超高層集合住宅の柱は、地震時に大きな軸方向力と水平力を受ける。一般のCFT柱は鋼管の厚みを大きくして耐力を増強するが、「Super CFT」柱は、高強度鉄筋を挿入することで、外周の鋼管厚を厚くすることなく地震時の大きな軸方向力と水平力に対する耐力を増強し、耐力・靭性さらに経済性にも優れた柱を実現した。鋼管は角型鋼管、丸型鋼管のどちらにも対応できる。構造性能については縮尺モデルの柱単体と十字型試験体による構造実験により確認していた。
柱・梁接合部のダイアフラムは梁通し形とし、ダイアフラム中央部に断面の約1/2の大きさの円形開口を開け、開口部端をリブ補強することで耐力を確保し、ダイアフラムの柱からの出寸法を柱の仕上げの中で収まるように極力小さくし、住宅内部空間への影響が出ないようにしている。
実大モデルは、柱を60cmの角型鋼管の3層モデルとした。施工サイクルは、各節ごとに地組ヤードで鉄筋を鋼管に挿入し、鉄骨と鉄筋は同時に建て方を行い、鉄筋の接合が工程に影響がないことを確認した。コンクリートの打設方法は、圧入工法と落し込み充填工法の2通りの工法で、鋼管内にコンクリートを充填した。なお圧入工法では、誘導管(コンクリート圧入の際,鋼管内部でコンクリートが円滑に上昇できるようにするために、鋼管内部に設置された曲がった形状のパイプ)を省略した。充填コンクリートの設計基準強度は60N/mm2、スランプフローは65cmとした。鉄筋はD32とし、継手は35dの重ね継手、鉄筋間隔は最小値とした。

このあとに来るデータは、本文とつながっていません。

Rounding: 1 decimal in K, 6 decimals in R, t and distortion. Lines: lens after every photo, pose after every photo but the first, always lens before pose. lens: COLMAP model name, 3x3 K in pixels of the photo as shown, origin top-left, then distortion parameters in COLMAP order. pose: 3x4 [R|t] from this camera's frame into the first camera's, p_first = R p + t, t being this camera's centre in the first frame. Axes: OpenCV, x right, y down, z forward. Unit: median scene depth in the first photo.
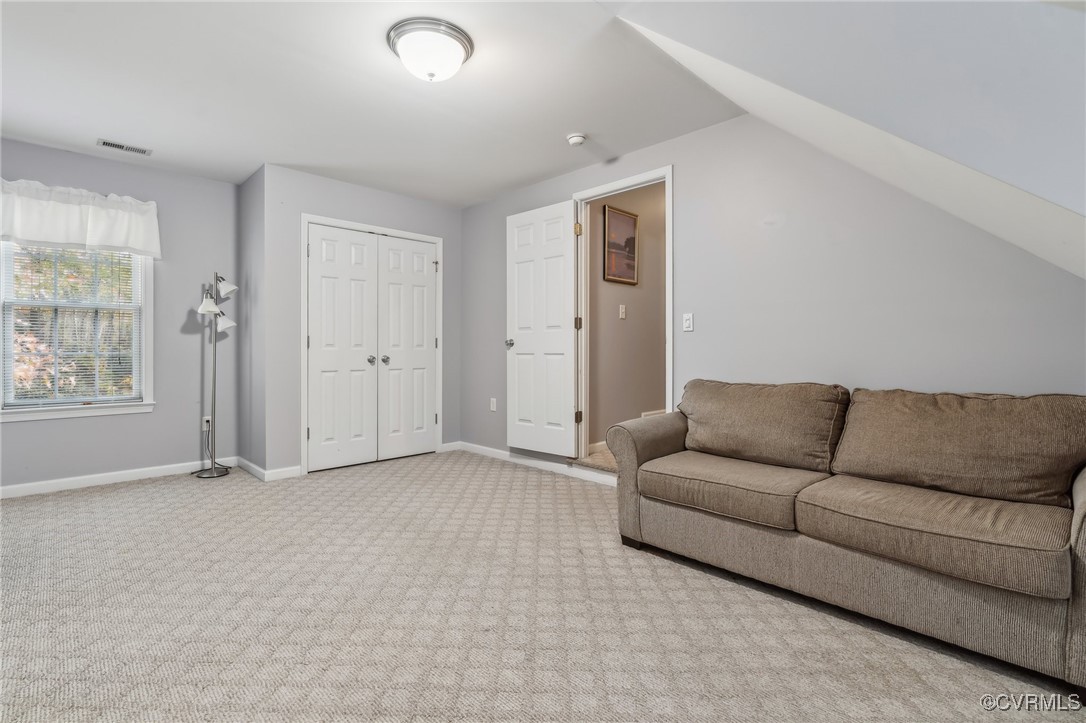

施工実験では、鋼管に作用するコンクリート側圧の測定、鋼管に生ずるひずみの測定、圧入工法時のコンクリート圧送圧の測定、CCDカメラを用いた鋼管内部のコンクリート充填状況観察などを行い、鉄筋があっても通常のCFT柱と変わらない施工性であることを確認した。コンクリート硬化後には鋼管を切断し、ダイアフラム下面や鉄筋継手部分にコンクリートが密実に充填されていることを確認した。また、コアボーリングによりコンクリート供試体を採取し、目標性能を満足する構造体コンクリートが得られたことを確認した。
同社では,現在数物件で性能評価や評定を取得し施工準備を進めている。今回の実大施工実験の成果をもとに、施工管理基準を作成し水平展開を図るとともに、採用物件を超高層住宅だけでなくスパンを大きくとる事務所、ホテル、商業施設、再開発の複合ビルなど様々な建築物に広げていくつもりである。